## PASSAGE:
Scott Whitehead didn’t consider himself a writer. The anxiety of adulthood changed that.
SALT LAKE CITY — The biblical fiction genre “is not really my cup of tea,” Scott Whitehead admits. Still, he thinks you might like his new novel, “The Light Beyond the Garden Wall” (176 pages, nonfiction) — which is, in fact, a work of biblical fiction. Stick with him here.
Whitehead, a Salt Lake City resident, was recently a finalist in the Next Generation Indie Book Awards, which honors independently published books. “The Light Beyond the Garden Wall” is his first novel. But calling Whitehead a newbie doesn’t quite fit — getting his book out into the world was nearly a seven-year process ushered by Whitehead facing a personal crossroads.
“The Light Beyond the Garden Wall” follows the Biblical prophet Isaiah as he grows from a boy into one of the most important figures in Old Testament prophecy. Whitehead picked Isaiah in part because of the mystical, reverent air that surrounds him. But Isaiah was also a human being, after all. So what kind of human being was he?
“The glimpse that we have into Isaiah is of this strong prophet who is so in tune, hearing these revelations from God that are quite huge,” Whitehead explained during a recent phone interview. “If you ask someone who in the Old Testament revealed the most about the future, Isaiah is probably going to be the top answer. He’s like some unattainable figure. So the purpose of my book … is that Isaiah went through really hard things, and he struggled, to get where he was. And we all have this immense potential.”

## WRITTEN REQUEST 1:
Answer these questions from the article:
(a) In which city does Scott Whitehead live?
(b) Which awards named him a finalist?
(c) How long did it take to get his book out into the world?
## WRITTEN REQUEST 2:
Reproduce the article word for word, beginning at the words "SALT LAKE CITY —" and stopping after "a personal crossroads.".
None of the material after this point is needed to work with the article.

## SUPPLIED MATERIAL:
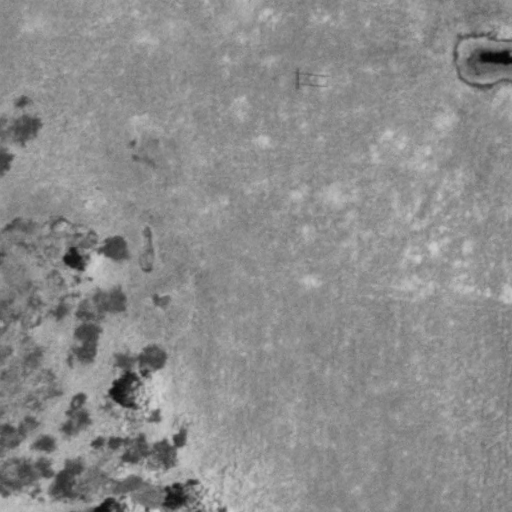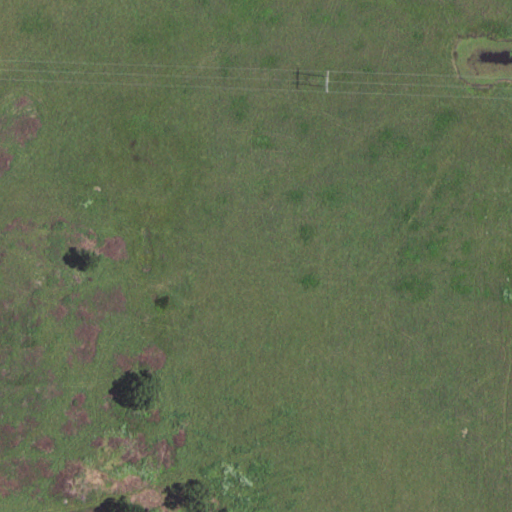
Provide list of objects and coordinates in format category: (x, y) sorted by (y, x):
power tower: (321, 82)
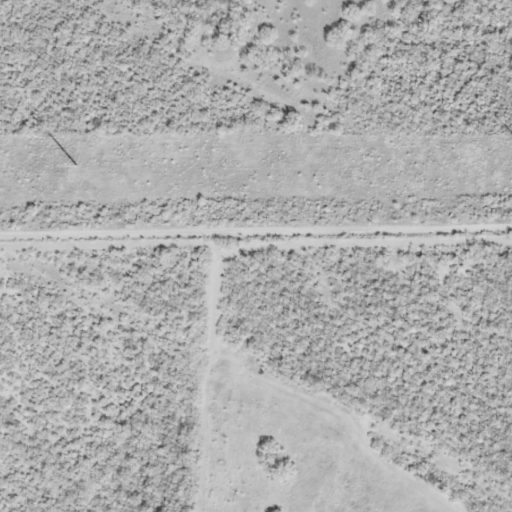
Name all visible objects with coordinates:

## WRITTEN RESPONSE 1:
(a) Salt Lake City
(b) The Next Generation Indie Book Awards
(c) Nearly seven years

## WRITTEN RESPONSE 2:
SALT LAKE CITY — The biblical fiction genre “is not really my cup of tea,” Scott Whitehead admits. Still, he thinks you might like his new novel, “The Light Beyond the Garden Wall” (176 pages, nonfiction) — which is, in fact, a work of biblical fiction. Stick with him here.
Whitehead, a Salt Lake City resident, was recently a finalist in the Next Generation Indie Book Awards, which honors independently published books. “The Light Beyond the Garden Wall” is his first novel. But calling Whitehead a newbie doesn’t quite fit — getting his book out into the world was nearly a seven-year process ushered by Whitehead facing a personal crossroads.